[Python-Dev] PEP 393 Summer of Code Project

Fri Aug 26 10:29:27 CEST 2011

On 26 August 2011 03:52, Guido van Rossum <guido at python.org> wrote:
> I know that by now I am repeating myself, but I think it would be
> really good if we could get rid of this ambiguity. PEP 393 seems the
> best way forward, even if it doesn't directly address what to do for
> IronPython or Jython, both of which have to deal with a pervasive
> native string type that contains UTF-16.

Hmm, I'm completely naive in this area, but from reading the thread,
would a possible approach be to say that Python (the language
definition) is defined in terms of code points (as we already do, even
if the wording might benefit from some clarification).
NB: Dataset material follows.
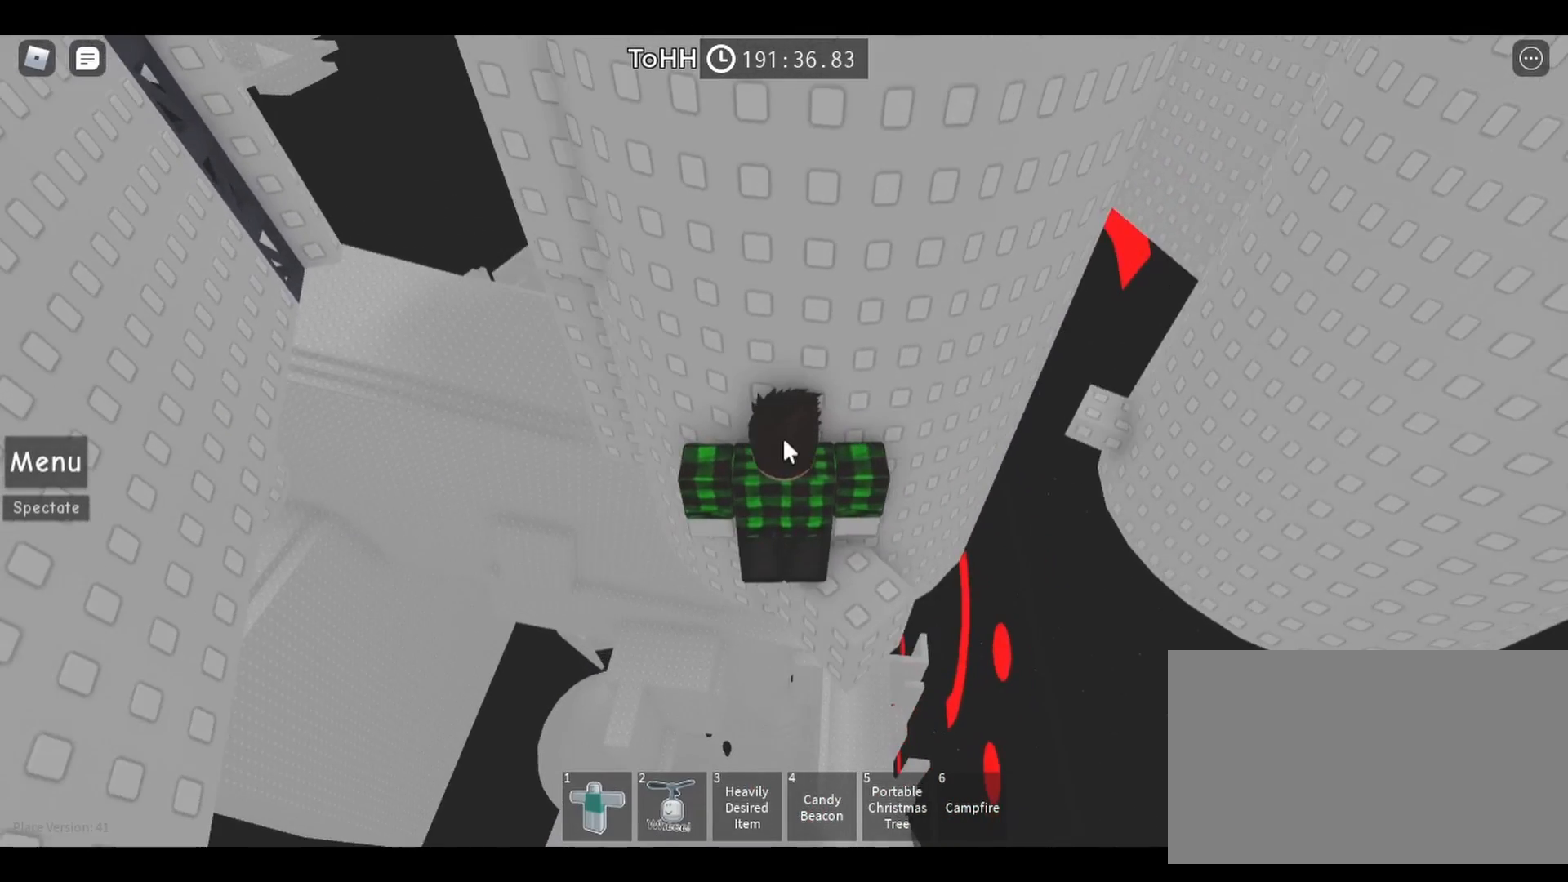
{"keys": [], "mouse": ["right"], "events": []}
Then, under PEP
393, and currently in wide builds, CPython conforms to that definition
(and retains the property of basic operations being O(1), which is not
in the language definition but is a user expectation and your
expressed requirement).

IronPython and Jython can retain UTF-16 as their native form if that
makes interop cleaner, but in doing so they need to ensure that basic
operations like indexing and len work in terms of code points, not
code units, if they are to conform. Presumably this will be easier
than moving to a UCS-4 representation, as they can defer to runtime
support routines via interop (which presumably get this right - or at
the very least can be blamed for any errors :-)) They lose the O(1)
guarantee, but that's easily defensible as a tradeoff to conform to
underlying runtime semantics.

Does this make sense, or have I completely misunderstood things?

Paul.

PS Thanks to all for the discussion in general, I'm learning a lot
about Unicode from all of this!